» Activities
**a.** In the article on defining antisemitism, what increase in antisemitic incidents did Jillian Segal cite?
**b.** Decide whether each statement agrees with the article on defining antisemitism, and back each yes or no with a quote from it: (i) All 39 Australian universities have endorsed or adopted a version similar to the IHRA definition. (ii) The IHRA definition mentions Zionism. (iii) The IHRA definition is legally binding.
**c.** Copy the article on defining antisemitism from "All 39 Australian" up to and including "into Nazi analogies.", switching "playgrounds" to "schoolyards".

» Excerpt provided

--- START ---

Defining antisemitism is no threat to free speech. Without a definition, we are adrift
Thirty-plus democratic governments, the European Parliament, the UN secretary-general, and tech giants such as Meta, have endorsed or incorporated the definition. Australia's special envoy to combat antisemitism, Jillian Segal, grounded her national plan released this month in the same wording, citing a 316 per cent surge in antisemitic incidents.
All 39 Australian universities have endorsed or adopted a similar version to the IHRA definition. The universities do not include some of the IHRA's specific examples of antisemitism but do refer directly to criticism of Zionism as potentially being antisemitic, unlike the IHRA definition, which does not mention Zionism.
The definition has become the world standard because it provides 11 practical illustrations that police, teachers and human rights watchdogs can map onto real-world cases – swastikas on playgrounds, synagogue bomb threats, or, yes, demonisation of Israel when it slips into Nazi analogies.
Since Segal released her plan, there have been several recurring objections:
'It chills free speech.' Amnesty International warns the plan 'threatens people's rights to freedom of expression and assembly'.
'It stifles criticism of the Israeli government.' Labor MP Ed Husic has said the 'definition instantly brings into question whether or not people will be able to raise their concerns of the actions, for example, of what the Netanyahu government is doing in Gaza.'
'It will be weaponised to defund universities and media.' Headlines warn of an 'inappropriate definition' used to strip funding from institutions.
'Weaponising antisemitism insists on the exceptionalism of the Jewish community'. Some argue that the 'Jewish establishment' is insidious in using antisemitism for nefarious ends.
At first blush, these arguments sound like principled liberal concerns. Probe a little and they dissolve into a curious double standard that leaves every minority except Jews entitled to define the hatred they face.
Why the 'free speech' objection misfires is because the IHRA definition is diagnostic, not punitive. The document itself states it is 'non-legally binding.' No one is jailed for foot-faulting it.
While the special envoy has called for punitive action if patterned institutional antisemitism is not dealt with, the IHRA definition itself does not demand sanction. It is a working guide to what anti-Jewish racism looks like.

--- END ---

» Source data
--- START ---

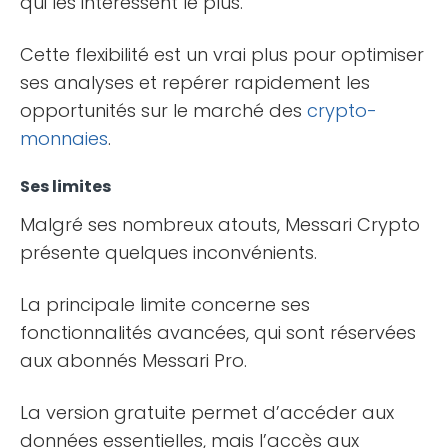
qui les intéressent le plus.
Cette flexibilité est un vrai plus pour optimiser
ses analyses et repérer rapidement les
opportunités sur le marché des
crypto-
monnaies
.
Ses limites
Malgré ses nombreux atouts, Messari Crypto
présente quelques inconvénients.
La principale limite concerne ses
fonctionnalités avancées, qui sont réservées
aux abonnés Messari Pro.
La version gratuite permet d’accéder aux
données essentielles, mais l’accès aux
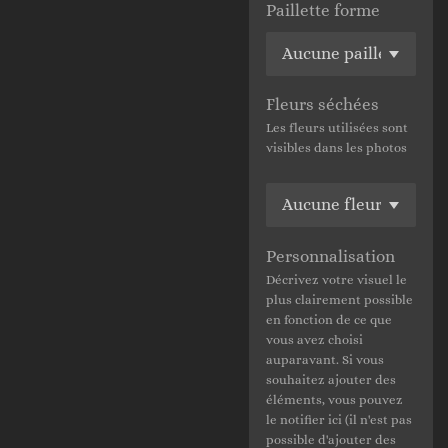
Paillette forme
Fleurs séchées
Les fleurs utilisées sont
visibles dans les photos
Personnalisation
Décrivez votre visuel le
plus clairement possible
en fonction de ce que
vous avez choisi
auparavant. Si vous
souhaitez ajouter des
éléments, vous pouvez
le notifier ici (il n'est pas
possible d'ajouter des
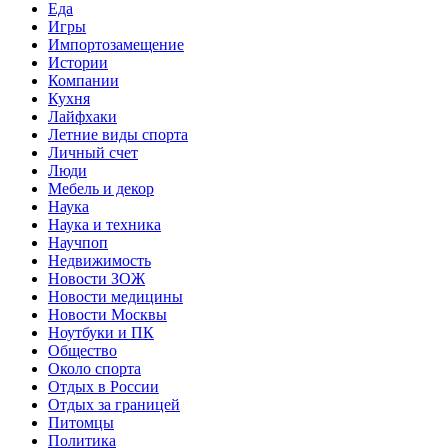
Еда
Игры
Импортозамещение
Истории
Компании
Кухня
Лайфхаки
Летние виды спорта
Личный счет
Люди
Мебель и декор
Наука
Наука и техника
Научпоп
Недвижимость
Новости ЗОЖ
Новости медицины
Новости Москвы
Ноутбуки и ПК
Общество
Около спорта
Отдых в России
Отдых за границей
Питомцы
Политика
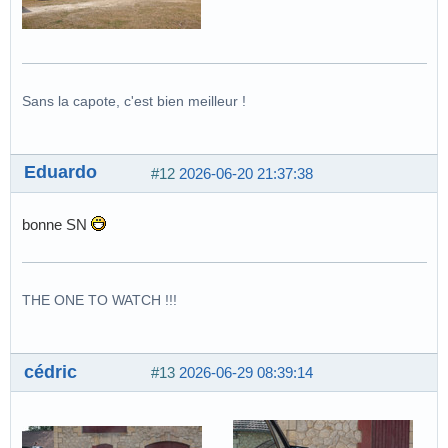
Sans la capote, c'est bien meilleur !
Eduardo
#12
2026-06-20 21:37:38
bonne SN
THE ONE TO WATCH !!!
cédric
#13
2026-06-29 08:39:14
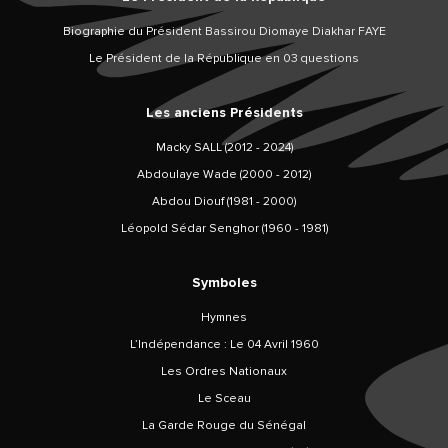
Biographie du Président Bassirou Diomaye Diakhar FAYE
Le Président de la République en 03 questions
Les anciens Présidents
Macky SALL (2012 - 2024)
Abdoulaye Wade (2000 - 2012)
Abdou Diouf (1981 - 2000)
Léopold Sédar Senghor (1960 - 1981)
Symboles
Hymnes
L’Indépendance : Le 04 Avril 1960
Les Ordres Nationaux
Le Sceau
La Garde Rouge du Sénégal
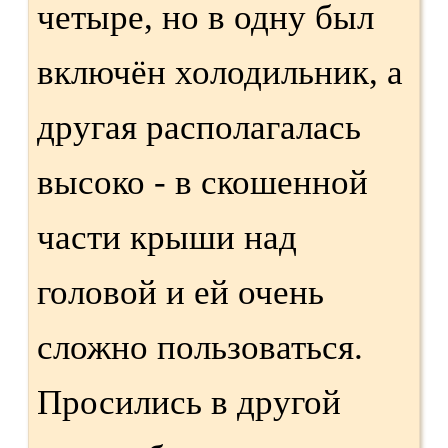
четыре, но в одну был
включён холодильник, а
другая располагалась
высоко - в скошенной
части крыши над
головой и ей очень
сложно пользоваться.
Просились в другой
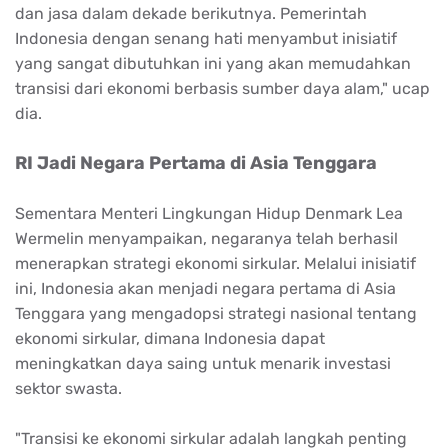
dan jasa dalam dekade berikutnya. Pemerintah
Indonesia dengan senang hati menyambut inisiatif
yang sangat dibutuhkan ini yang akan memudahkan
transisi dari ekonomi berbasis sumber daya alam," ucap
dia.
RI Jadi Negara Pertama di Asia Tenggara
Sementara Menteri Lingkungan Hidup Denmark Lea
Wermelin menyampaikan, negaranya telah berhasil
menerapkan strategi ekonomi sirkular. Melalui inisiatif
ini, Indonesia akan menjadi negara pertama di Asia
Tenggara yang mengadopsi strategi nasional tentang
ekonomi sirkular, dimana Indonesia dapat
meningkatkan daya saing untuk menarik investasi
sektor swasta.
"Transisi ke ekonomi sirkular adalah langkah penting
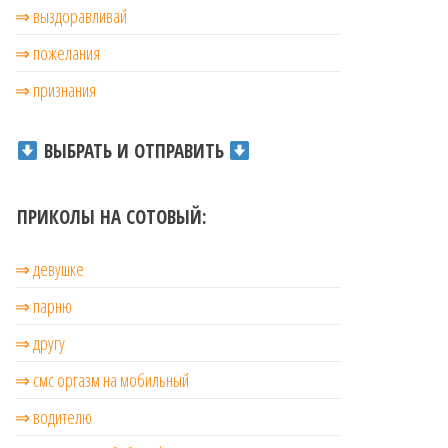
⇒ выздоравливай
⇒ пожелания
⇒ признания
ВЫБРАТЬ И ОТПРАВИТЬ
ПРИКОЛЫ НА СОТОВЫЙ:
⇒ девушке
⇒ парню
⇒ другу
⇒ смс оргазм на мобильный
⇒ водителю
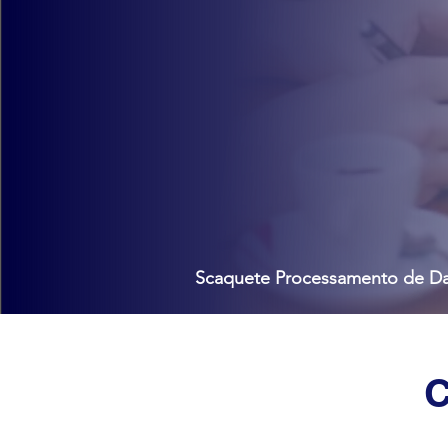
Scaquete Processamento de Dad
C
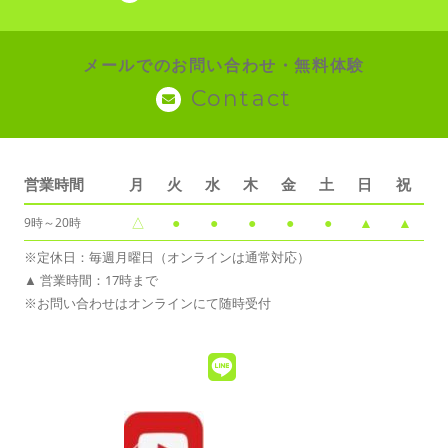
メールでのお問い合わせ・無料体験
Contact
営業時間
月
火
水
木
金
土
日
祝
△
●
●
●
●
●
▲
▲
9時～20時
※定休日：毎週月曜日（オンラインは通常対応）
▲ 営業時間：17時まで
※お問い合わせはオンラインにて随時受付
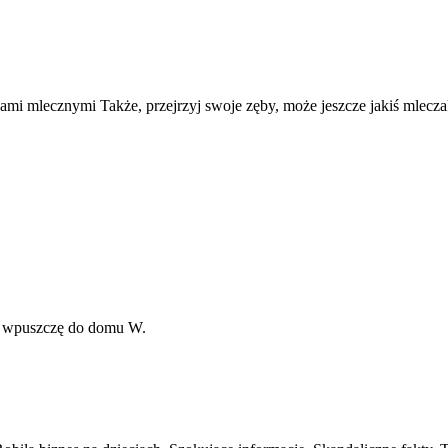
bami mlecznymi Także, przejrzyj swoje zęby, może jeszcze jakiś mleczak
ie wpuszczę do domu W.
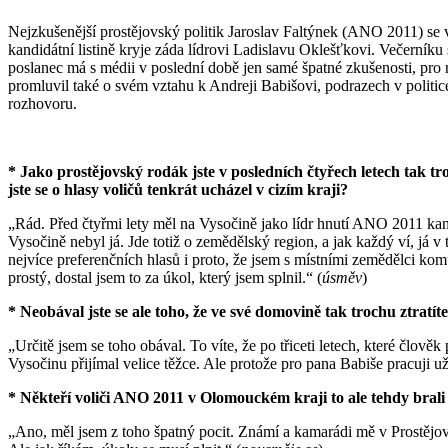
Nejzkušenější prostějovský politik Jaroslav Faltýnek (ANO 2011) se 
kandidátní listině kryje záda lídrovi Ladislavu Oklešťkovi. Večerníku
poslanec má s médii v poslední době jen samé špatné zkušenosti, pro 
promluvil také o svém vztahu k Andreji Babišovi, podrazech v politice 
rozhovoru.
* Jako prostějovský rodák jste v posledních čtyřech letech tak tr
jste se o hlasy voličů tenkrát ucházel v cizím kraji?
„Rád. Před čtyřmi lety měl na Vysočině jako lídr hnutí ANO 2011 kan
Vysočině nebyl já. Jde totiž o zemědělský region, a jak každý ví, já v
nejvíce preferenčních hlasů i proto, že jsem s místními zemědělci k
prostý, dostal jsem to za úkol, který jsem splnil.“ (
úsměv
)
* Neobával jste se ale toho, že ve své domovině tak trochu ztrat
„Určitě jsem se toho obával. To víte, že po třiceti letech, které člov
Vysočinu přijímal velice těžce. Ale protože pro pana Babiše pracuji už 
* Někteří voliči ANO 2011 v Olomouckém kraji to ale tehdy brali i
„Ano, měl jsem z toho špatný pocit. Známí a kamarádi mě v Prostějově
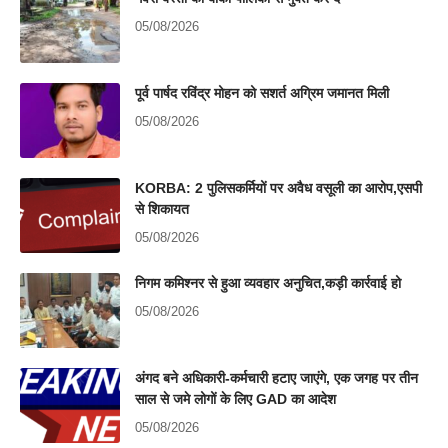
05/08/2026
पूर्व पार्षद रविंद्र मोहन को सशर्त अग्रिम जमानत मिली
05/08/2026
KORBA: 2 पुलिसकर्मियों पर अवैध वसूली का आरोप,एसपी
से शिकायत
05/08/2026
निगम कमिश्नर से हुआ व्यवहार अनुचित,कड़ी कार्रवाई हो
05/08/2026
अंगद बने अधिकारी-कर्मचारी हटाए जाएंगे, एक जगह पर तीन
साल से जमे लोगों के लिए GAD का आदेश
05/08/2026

--- END ---
--- START ---

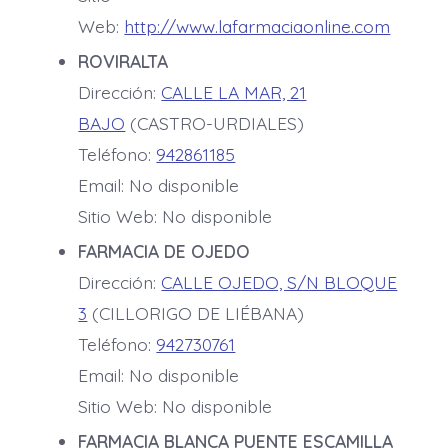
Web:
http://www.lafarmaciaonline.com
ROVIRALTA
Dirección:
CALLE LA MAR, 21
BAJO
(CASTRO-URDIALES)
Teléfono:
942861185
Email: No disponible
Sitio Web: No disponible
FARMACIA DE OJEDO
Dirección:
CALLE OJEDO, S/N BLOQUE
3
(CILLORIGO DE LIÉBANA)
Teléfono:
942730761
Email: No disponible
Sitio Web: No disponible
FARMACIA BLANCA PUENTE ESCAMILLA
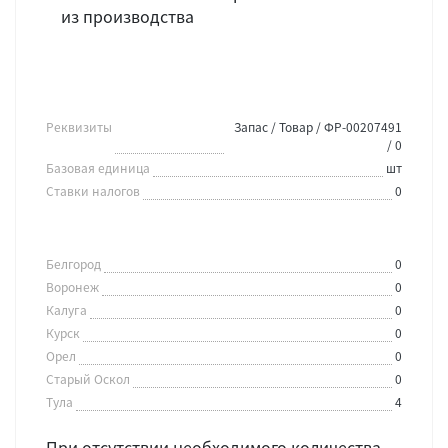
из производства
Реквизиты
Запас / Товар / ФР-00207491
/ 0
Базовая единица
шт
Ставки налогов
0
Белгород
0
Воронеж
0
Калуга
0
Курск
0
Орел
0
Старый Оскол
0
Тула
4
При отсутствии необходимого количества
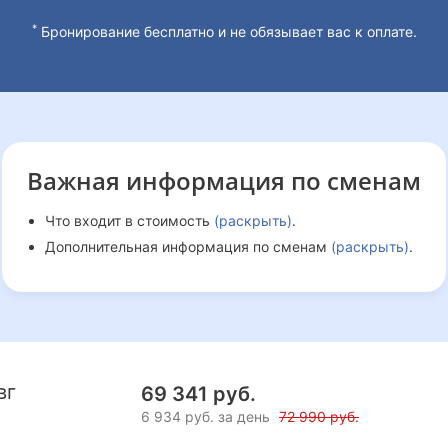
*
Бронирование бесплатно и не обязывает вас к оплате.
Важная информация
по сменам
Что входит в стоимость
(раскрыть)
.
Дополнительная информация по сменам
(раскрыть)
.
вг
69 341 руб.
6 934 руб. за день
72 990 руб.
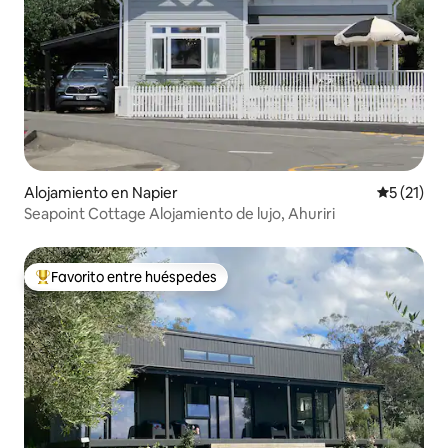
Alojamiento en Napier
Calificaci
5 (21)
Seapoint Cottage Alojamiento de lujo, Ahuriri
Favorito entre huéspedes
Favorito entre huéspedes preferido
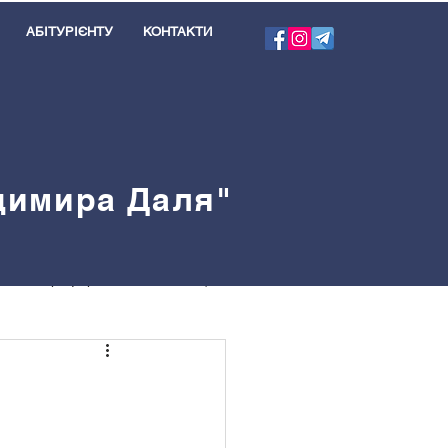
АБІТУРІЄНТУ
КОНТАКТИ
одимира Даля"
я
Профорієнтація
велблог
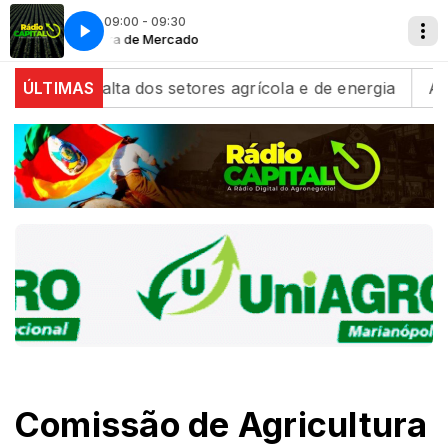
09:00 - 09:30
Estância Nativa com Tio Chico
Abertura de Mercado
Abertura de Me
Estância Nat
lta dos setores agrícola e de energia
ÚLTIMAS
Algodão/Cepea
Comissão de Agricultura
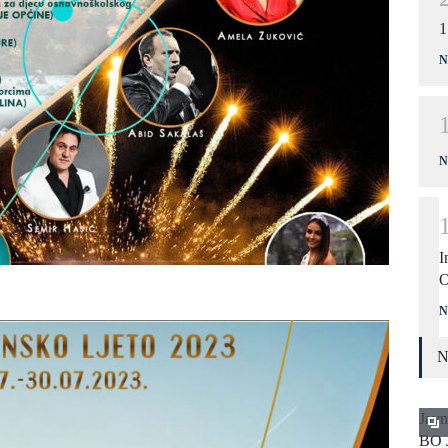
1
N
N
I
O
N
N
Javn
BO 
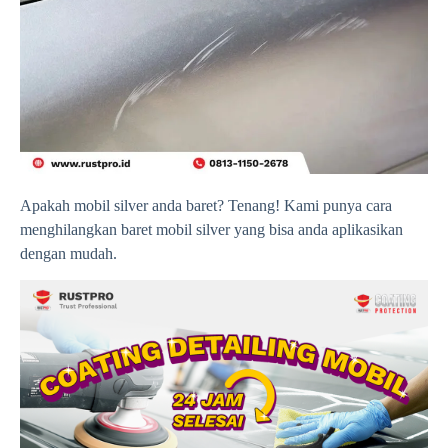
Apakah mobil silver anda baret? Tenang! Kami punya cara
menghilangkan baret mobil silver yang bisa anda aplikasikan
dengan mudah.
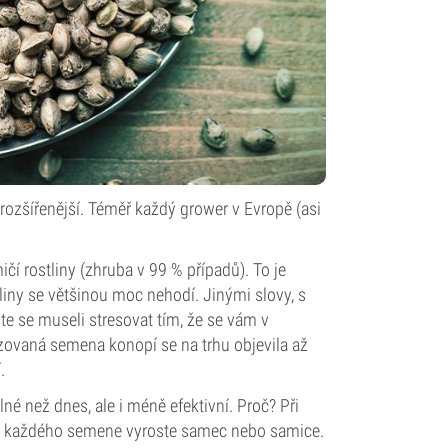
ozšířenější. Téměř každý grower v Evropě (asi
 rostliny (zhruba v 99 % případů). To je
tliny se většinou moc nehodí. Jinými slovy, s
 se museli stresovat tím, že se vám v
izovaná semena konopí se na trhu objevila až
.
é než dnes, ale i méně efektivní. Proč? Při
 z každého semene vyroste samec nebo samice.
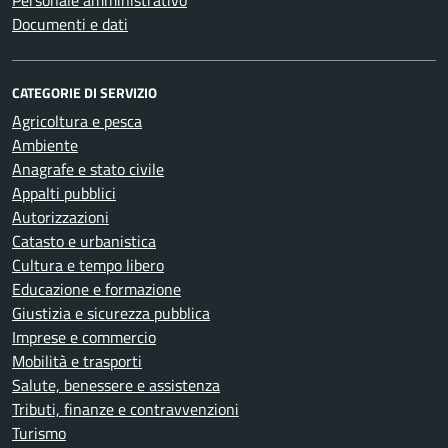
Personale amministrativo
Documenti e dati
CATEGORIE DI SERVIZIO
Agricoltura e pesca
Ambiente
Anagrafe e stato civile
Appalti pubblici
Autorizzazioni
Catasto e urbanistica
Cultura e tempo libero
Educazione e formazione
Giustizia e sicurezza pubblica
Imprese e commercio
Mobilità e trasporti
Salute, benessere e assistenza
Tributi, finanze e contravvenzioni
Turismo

--- END ---

» Task answers
**a.** A 316 per cent surge.

**b.**
(i) Yes: "All 39 Australian universities have endorsed or adopted a similar version to the IHRA definition."
(ii) No: "unlike the IHRA definition, which does not mention Zionism."
(iii) No: "The document itself states it is 'non-legally binding.'"

**c.**
All 39 Australian universities have endorsed or adopted a similar version to the IHRA definition. The universities do not include some of the IHRA's specific examples of antisemitism but do refer directly to criticism of Zionism as potentially being antisemitic, unlike the IHRA definition, which does not mention Zionism.
The definition has become the world standard because it provides 11 practical illustrations that police, teachers and human rights watchdogs can map onto real-world cases – swastikas on schoolyards, synagogue bomb threats, or, yes, demonisation of Israel when it slips into Nazi analogies.